> [EXCERPT TO READ]
** Start **

API Security Best Practices
APIs are the connective tissue of modern enterprise architecture. Every microservice, mobile app, SaaS integration and partner connection relies on them. But that ubiquity makes APIs one of the most attractive attack surfaces in your organisation.
Gartner predicted that API attacks would become the most frequent attack vector by 2025 - and they were right. If you are an IT leader who has not yet built a deliberate API security strategy, now is the time.
Why API Security Deserves Board-Level Attention
Most organisations have invested heavily in perimeter security, endpoint detection and identity management. APIs often fall through the cracks because they sit between these traditional domains. They are not a network problem, not purely an identity problem and not an application problem in the traditional sense.
The result is a sprawl of APIs - internal, external, partner-facing and sometimes forgotten - with inconsistent security controls. I have seen organisations with hundreds of APIs where fewer than half had any form of authentication beyond a static API key.
The business risk is real. A single misconfigured API can expose customer data, enable account takeover or allow competitors to scrape proprietary information at scale.
The OWASP API Security Top 10
The OWASP API Security Top 10 is the best starting point for understanding API-specific risks. The 2023 edition highlights these critical vulnerabilities:
Broken Object Level Authorisation (BOLA)
This is the number one API vulnerability for good reason. It occurs when an API endpoint accepts an object identifier from the user but fails to verify that the user has permission to access that specific object. An attacker simply changes the ID in a request to access another user's data.
What to do: Implement authorisation checks on every data access function. Never rely on client-side filtering. Use random, non-sequential identifiers to make enumeration harder.
Broken Authentication
APIs that implement authentication incorrectly - weak token generation, missing token validation, or credentials sent in URLs - are trivially exploitable.
What to do: Use established standards like OAuth 2.0 and OpenID Connect. Implement token expiry and rotation. Never accept API keys as the sole authentication mechanism for sensitive operations.

** End **

> [SUPPLIED INFORMATION]
** Start **

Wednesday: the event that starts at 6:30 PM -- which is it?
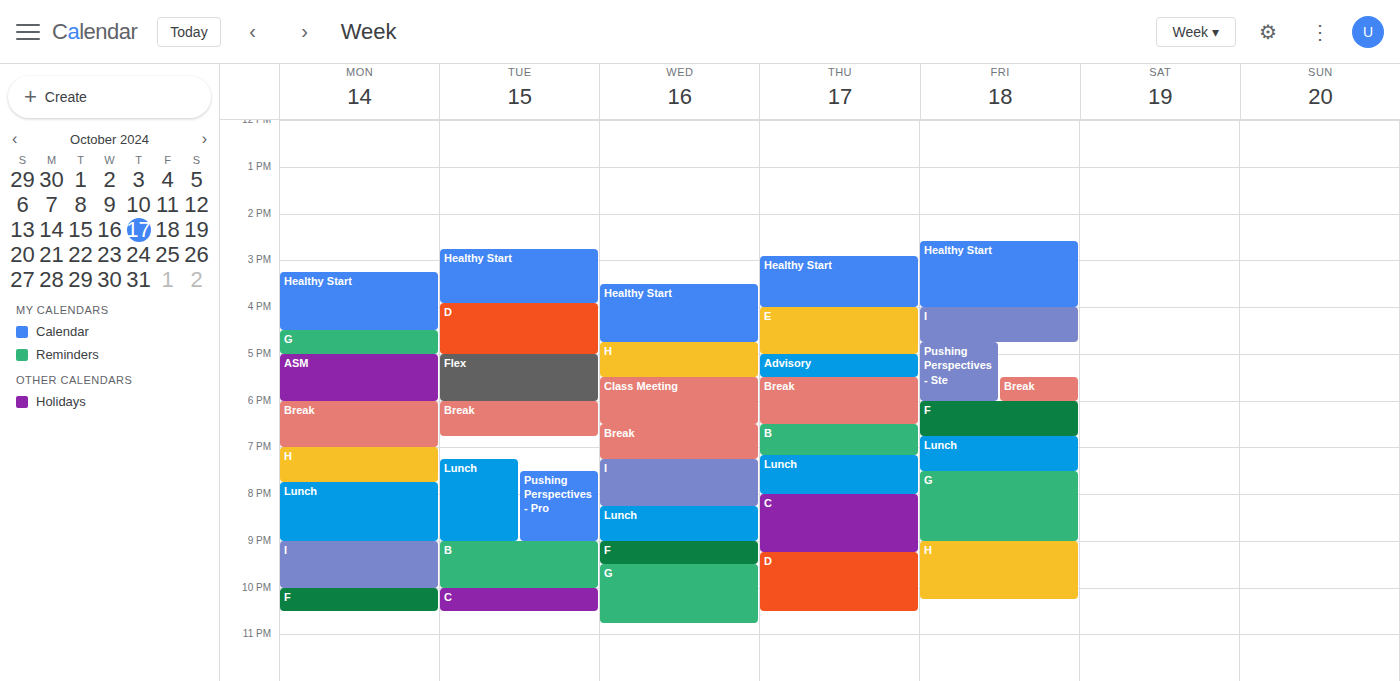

** End **
** Start **

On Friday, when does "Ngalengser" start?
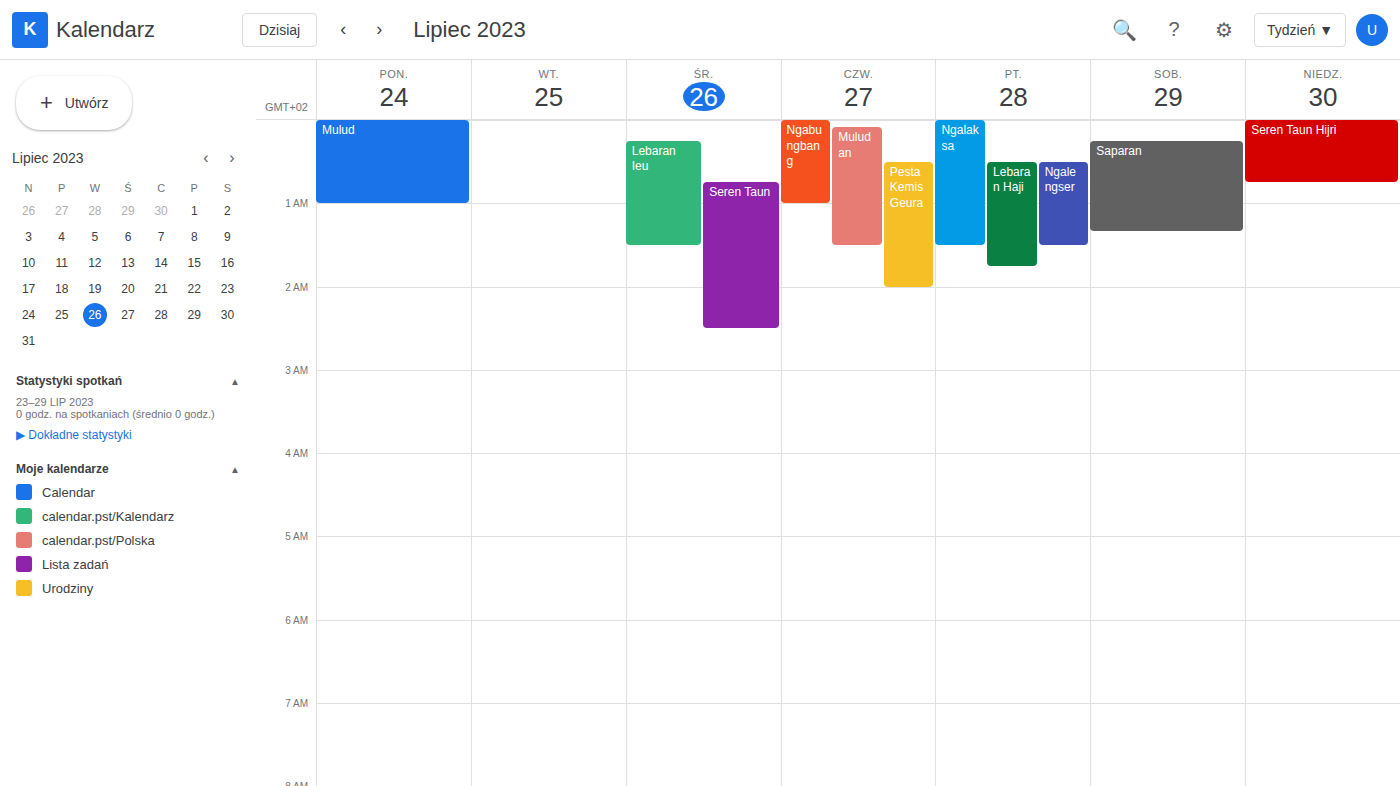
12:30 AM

** End **

> [WHAT YOU NEED TO DO]
[1] According to the API security article, which vulnerability is the number one API vulnerability?
[2] Print the passage of the API security article starting with "API Security Best" and going on through "in your organisation.".

> [RESULTS OF THE EXERCISE]
[1] Broken Object Level Authorisation (BOLA).

[2]
API Security Best Practices
APIs are the connective tissue of modern enterprise architecture. Every microservice, mobile app, SaaS integration and partner connection relies on them. But that ubiquity makes APIs one of the most attractive attack surfaces in your organisation.